Creating access to wages during leave keeps women and men from having to choose between their livelihoods and caring for a new child or seriously ill loved one. In fact, the United States is one of only two nations worldwide—rich or poor—that does not have a system for paid maternity leave. This needs to change – and New York State can help lead the way.
Here in New York, I have helped sponsor legislation A. 3870, which has passed the Assembly and would create an effective and reasonable paid family leave policy to support our working families. This policy would allow both men and women to take up to 12 weeks off to bond with a new child or care for a seriously ill family member. This benefit, funded by less a dollar per week contribution by employees, will allow new parents to take this needed time at two-thirds of their weekly wage, up to a cap of 50 percent of the statewide weekly wage, which is currently just over $600 per week.
New York’s Temporary Disability Insurance program, a critical support system for women physically recovering from childbirth, is also woefully overdue for an update. Created after World War II, it has been stuck at a maximum benefit of $170 per week for more than 25 years, far short of providing meaningful support for many new mothers during this critical time with a new child. Modernizing this system to the same level as paid family leave will show our commitment to supporting and caring for new mothers, and can be done with a modest increase in weekly premiums: approximately $2 once fully phased in, split between employees and employers, just as it is now.
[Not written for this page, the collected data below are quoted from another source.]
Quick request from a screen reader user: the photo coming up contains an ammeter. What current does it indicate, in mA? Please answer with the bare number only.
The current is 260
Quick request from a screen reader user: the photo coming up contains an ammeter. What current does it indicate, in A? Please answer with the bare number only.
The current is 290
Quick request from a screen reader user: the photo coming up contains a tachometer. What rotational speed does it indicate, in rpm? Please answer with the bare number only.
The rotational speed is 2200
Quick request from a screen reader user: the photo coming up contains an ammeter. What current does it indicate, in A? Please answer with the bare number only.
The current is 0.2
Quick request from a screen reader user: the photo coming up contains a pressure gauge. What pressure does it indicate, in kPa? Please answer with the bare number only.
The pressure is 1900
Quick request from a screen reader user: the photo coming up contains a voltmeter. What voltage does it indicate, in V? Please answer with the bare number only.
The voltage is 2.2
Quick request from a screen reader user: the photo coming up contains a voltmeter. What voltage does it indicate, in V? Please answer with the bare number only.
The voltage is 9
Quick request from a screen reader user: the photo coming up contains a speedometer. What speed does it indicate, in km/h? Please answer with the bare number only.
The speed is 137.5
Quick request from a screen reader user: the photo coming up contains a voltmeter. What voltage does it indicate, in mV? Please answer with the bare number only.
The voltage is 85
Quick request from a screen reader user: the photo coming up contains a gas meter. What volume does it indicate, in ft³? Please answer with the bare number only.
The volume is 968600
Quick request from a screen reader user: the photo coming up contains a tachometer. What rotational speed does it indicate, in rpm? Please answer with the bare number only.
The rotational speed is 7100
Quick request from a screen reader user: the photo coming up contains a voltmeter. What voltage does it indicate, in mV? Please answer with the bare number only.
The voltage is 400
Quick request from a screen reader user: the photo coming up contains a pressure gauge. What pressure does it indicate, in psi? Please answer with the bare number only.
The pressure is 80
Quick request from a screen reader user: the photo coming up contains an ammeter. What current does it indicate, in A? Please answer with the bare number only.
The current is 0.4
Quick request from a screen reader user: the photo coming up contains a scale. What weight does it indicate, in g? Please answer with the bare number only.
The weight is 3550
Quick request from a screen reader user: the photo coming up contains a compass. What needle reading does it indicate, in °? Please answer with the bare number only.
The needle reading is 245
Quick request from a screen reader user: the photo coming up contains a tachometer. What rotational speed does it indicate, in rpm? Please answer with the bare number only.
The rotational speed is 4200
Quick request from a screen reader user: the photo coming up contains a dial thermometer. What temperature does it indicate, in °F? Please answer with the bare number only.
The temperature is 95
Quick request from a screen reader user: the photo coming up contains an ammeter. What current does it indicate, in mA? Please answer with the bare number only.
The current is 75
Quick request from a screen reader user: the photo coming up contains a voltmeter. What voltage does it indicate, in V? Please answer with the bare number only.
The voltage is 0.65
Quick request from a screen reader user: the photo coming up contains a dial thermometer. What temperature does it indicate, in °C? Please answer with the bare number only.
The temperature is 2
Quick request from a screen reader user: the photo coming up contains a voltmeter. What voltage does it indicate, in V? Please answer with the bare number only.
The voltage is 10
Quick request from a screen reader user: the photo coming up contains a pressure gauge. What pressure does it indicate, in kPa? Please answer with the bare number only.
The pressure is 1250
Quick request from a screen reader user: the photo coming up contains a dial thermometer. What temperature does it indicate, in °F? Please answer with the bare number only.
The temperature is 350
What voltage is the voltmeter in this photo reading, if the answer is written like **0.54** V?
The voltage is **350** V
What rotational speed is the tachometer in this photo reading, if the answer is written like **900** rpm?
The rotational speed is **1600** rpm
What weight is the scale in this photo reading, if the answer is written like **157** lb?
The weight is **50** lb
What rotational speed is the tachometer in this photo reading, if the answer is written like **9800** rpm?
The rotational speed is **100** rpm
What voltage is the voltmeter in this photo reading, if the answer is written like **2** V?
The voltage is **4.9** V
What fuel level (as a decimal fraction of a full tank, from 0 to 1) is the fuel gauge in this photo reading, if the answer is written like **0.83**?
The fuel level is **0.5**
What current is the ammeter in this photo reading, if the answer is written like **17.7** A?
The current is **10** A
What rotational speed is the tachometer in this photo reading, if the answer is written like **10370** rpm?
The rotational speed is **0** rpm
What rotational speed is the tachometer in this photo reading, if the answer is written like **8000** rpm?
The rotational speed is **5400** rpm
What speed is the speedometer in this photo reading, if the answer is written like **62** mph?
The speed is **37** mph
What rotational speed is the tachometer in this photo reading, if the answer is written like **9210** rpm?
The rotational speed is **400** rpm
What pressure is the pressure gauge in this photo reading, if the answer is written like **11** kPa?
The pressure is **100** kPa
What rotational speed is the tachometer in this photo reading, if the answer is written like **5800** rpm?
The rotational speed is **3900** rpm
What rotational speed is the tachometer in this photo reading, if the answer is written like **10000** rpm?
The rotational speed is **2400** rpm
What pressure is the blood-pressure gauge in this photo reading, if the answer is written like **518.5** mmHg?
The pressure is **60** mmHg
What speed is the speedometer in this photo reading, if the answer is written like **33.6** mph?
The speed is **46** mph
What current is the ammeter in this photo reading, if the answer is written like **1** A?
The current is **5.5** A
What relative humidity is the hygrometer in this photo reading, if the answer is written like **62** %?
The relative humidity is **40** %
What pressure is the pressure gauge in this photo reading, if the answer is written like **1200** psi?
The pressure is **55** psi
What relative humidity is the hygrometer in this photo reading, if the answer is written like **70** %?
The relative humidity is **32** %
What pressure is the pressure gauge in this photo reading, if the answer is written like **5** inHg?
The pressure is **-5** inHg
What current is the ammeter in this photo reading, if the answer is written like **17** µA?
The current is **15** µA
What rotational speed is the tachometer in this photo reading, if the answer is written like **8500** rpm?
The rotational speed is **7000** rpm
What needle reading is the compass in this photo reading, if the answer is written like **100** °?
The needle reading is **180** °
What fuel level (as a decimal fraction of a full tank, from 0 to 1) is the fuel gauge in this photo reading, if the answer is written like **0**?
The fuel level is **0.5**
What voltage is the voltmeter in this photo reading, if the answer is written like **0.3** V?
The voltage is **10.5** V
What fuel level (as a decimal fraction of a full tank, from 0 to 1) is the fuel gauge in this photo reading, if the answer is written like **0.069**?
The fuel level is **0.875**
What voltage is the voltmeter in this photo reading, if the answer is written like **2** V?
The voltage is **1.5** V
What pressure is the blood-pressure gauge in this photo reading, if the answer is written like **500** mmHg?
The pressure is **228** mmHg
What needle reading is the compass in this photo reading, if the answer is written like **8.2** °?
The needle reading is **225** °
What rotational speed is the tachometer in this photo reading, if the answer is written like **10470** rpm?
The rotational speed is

These sobering statistics on mothers returning to work too soon should spur New York to take action and create access to a paid family leave program that will strengthen both our families and our economy. The Assembly, working closely with the NYS AFL-CIO and working women’s groups, has already passed a strong proposal supported by our Assembly child care working group that addresses the need to modernize the Temporary Disability Insurance program and include paid family leave. We will return to Albany in January ready to work with our colleagues at all levels of the Legislature to ensure that this measure becomes law.
Our state can show we truly value families and children with a modest and cost effective program that can help so many men and women have access to a needed, minimal paid family leave. Let’s work to make this possible.
Catherine Nolan represents the 37th Assembly District including the neighborhoods of Ridgewood, West Maspeth, Long Island City, Hunters Point, Blissville, Dutch Kills and Sunnyside.